J’entends ta voix

KIM Young-ha

La mère de Jeï l’a mis au monde dans les toilettes de la gare routière de Séoul. Recueilli, puis à nouveau abandonné, il surprend par sa maturité et sa compréhension intuitive, télépathique, des autres, animaux et objets compris. Il vagabonde avec des voyous, quitte ce milieu de violence et de délinquance, mais « garde la rage » : il se sent investi d’une folle « mission ». Bravache, il s’impose, fait fi des dangers et des interdictions et prend la tête de la grande course annuelle des motards du jour de l’Indépendance. Le roman de Kim Young-Ha (Ma mémoire assassine, NB mai 2015) offre une vision assez cauchemardesque de la vie de certains jeunes Coréens.
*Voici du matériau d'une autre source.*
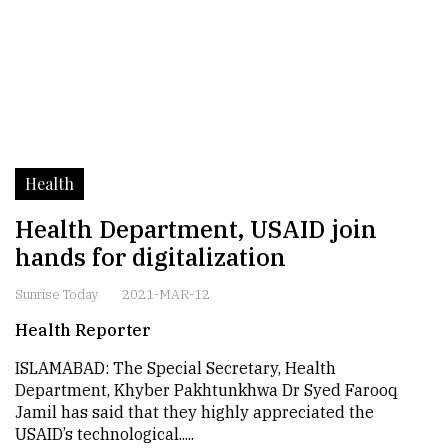
Health
Health Department, USAID join
hands for digitalization
Sunrise Today
2021-MAR-12
Health Reporter
ISLAMABAD: The Special Secretary, Health
Department, Khyber Pakhtunkhwa Dr Syed Farooq
Jamil has said that they highly appreciated the
USAID’s technological.....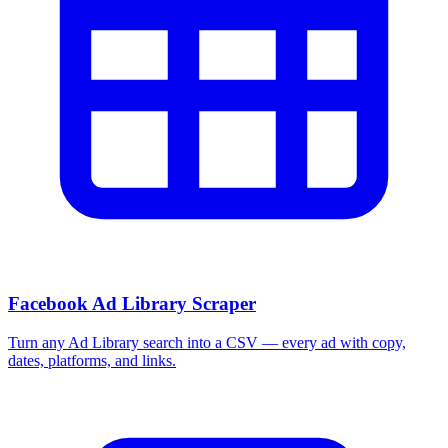
Facebook Ad Library Scraper
Turn any Ad Library search into a CSV — every ad with copy,
dates, platforms, and links.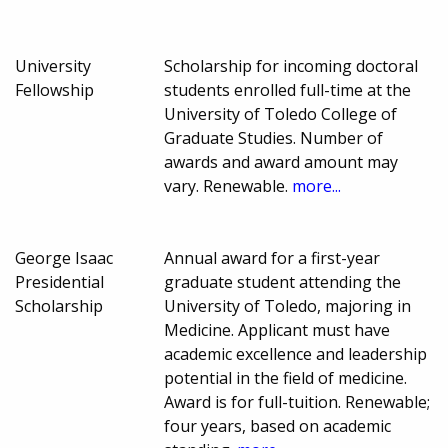
University
Scholarship for incoming doctoral
Fellowship
students enrolled full-time at the
University of Toledo College of
Graduate Studies. Number of
awards and award amount may
vary. Renewable.
more...
George Isaac
Annual award for a first-year
Presidential
graduate student attending the
Scholarship
University of Toledo, majoring in
Medicine. Applicant must have
academic excellence and leadership
potential in the field of medicine.
Award is for full-tuition. Renewable;
four years, based on academic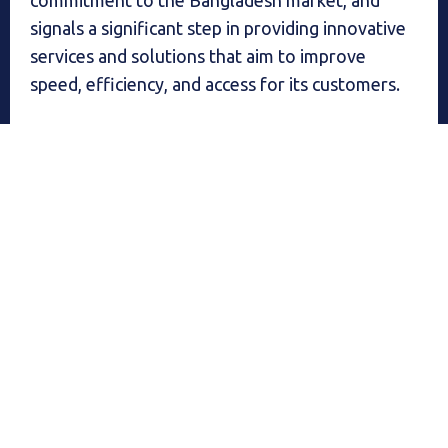
commitment to the Bangladesh market, and
signals a significant step in providing innovative
services and solutions that aim to improve
speed, efficiency, and access for its customers.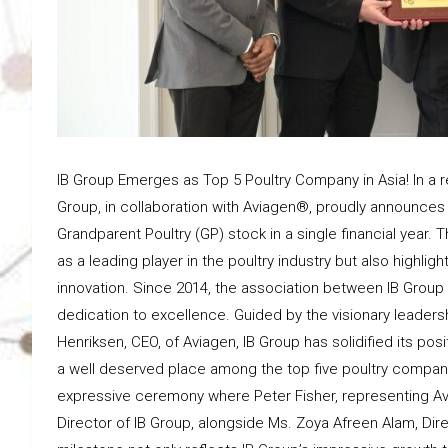
IB Group Emerges as Top 5 Poultry Company in Asia! In a r
Group, in collaboration with Aviagen®, proudly announces a
Grandparent Poultry (GP) stock in a single financial year
as a leading player in the poultry industry but also highl
innovation. Since 2014, the association between IB Grou
dedication to excellence. Guided by the visionary leader
Henriksen, CEO, of Aviagen, IB Group has solidified its pos
a well deserved place among the top five poultry compa
expressive ceremony where Peter Fisher, representing Av
Director of IB Group, alongside Ms. Zoya Afreen Alam, Direc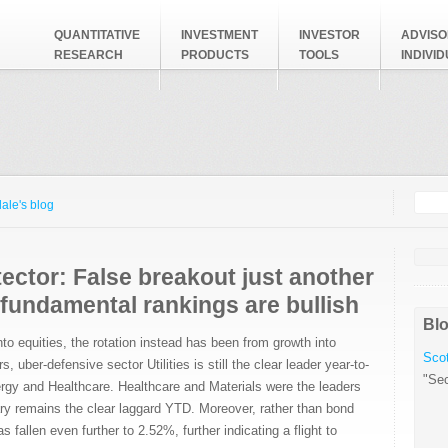
QUANTITATIVE
INVESTMENT
INVESTOR
ADVISO
RESEARCH
PRODUCTS
TOOLS
INDIVI
Searc
Search
ale's blog
ector: False breakout just another
 fundamental rankings are bullish
Blo
to equities, the rotation instead has been from growth into
Scot
uber-defensive sector Utilities is still the clear leader year-to-
"Sec
rgy and Healthcare. Healthcare and Materials were the leaders
y remains the clear laggard YTD. Moreover, rather than bond
s fallen even further to 2.52%, further indicating a flight to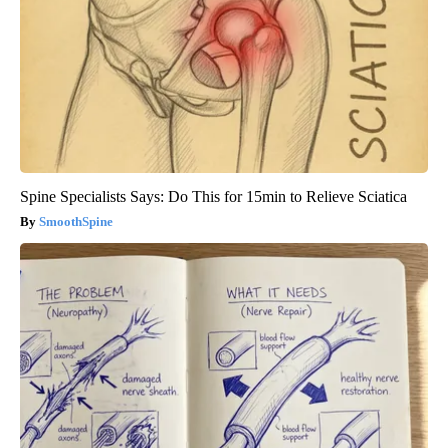
Spine Specialists Says: Do This for 15min to Relieve Sciatica
SmoothSpine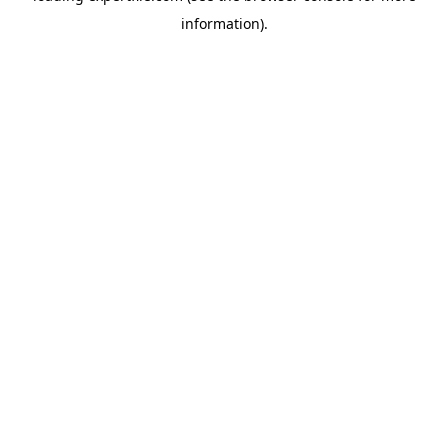
information)
.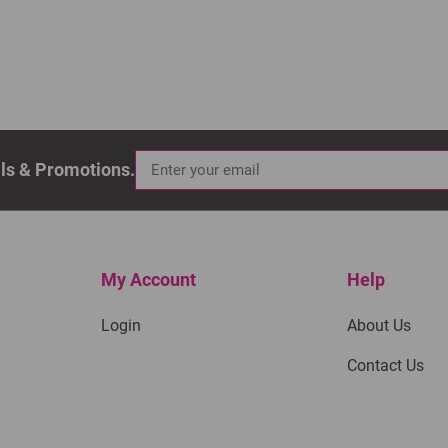
als & Promotions.
My Account
Help
Login
About Us
Contact Us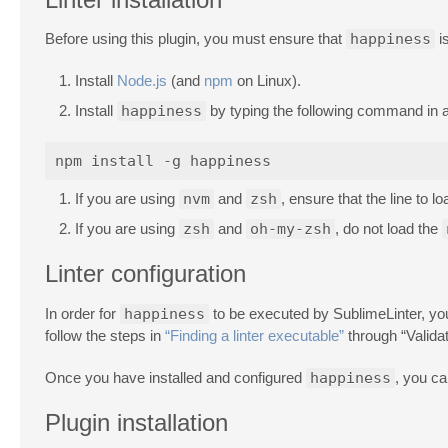
Before using this plugin, you must ensure that
happiness
is
Install
Node.js
(and
npm
on Linux).
Install
happiness
by typing the following command in a
If you are using
nvm
and
zsh
, ensure that the line to l
If you are using
zsh
and
oh-my-zsh
, do not load the
Linter configuration
In order for
happiness
to be executed by SublimeLinter, you 
follow the steps in
“Finding a linter executable”
through “Valida
Once you have installed and configured
happiness
, you ca
Plugin installation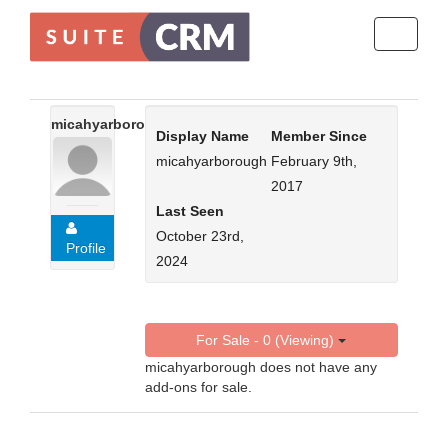
Toggle
navigati
micahyarborough
Display Name
Member Since
micahyarborough
February 9th,
2017
Last Seen
October 23rd,
Profile
2024
For Sale - 0 (Viewing)
micahyarborough does not have any
add-ons for sale.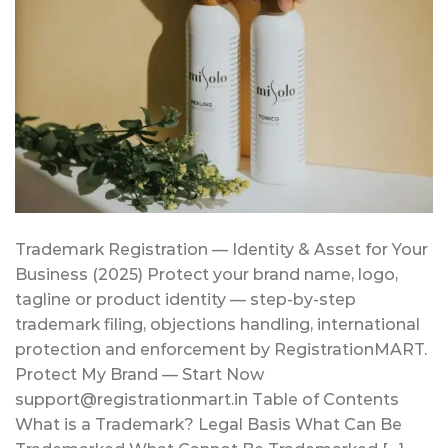
Trademark Registration — Identity & Asset for Your
Business (2025) Protect your brand name, logo,
tagline or product identity — step-by-step
trademark filing, objections handling, international
protection and enforcement by RegistrationMART.
Protect My Brand — Start Now
support@registrationmart.in Table of Contents
What is a Trademark? Legal Basis What Can Be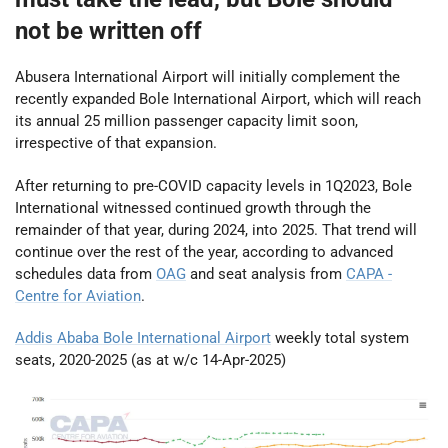
not be written off
Abusera International Airport will initially complement the
recently expanded Bole International Airport, which will reach
its annual 25 million passenger capacity limit soon,
irrespective of that expansion.
After returning to pre-COVID capacity levels in 1Q2023, Bole
International witnessed continued growth through the
remainder of that year, during 2024, into 2025. That trend will
continue over the rest of the year, according to advanced
schedules data from
OAG
and seat analysis from
CAPA -
Centre for Aviation
.
Addis Ababa Bole International Airport
weekly total system
seats, 2020-2025 (as at w/c 14-Apr-2025)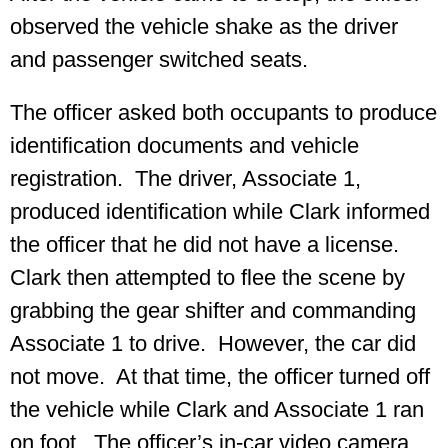
observed the vehicle shake as the driver
and passenger switched seats.
The officer asked both occupants to produce
identification documents and vehicle
registration. The driver, Associate 1,
produced identification while Clark informed
the officer that he did not have a license.
Clark then attempted to flee the scene by
grabbing the gear shifter and commanding
Associate 1 to drive. However, the car did
not move. At that time, the officer turned off
the vehicle while Clark and Associate 1 ran
on foot. The officer’s in-car video camera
La menace est partout, les rapports sont souvent veules et sauvages. Si l’intrigue peine un peu à démarrer dans la première partie, l’auteur réussit ensuite à construire un crescendo jusqu’à atteindre l’insupportable. Il met ainsi en lumière le fatalisme, la révolte et la désespérance d’une génération et fait entendre la voix de ceux qui seront sauvés par le jeune héros, un « saint moderne », charismatique et justicier. Un récit en forme d’épopée presque surnaturelle, écrit dans un style très direct et dont la genèse est expliquée à la fin du livre. Rude, extrémiste et sans fard. (M.-A.B. et A.-M.D.)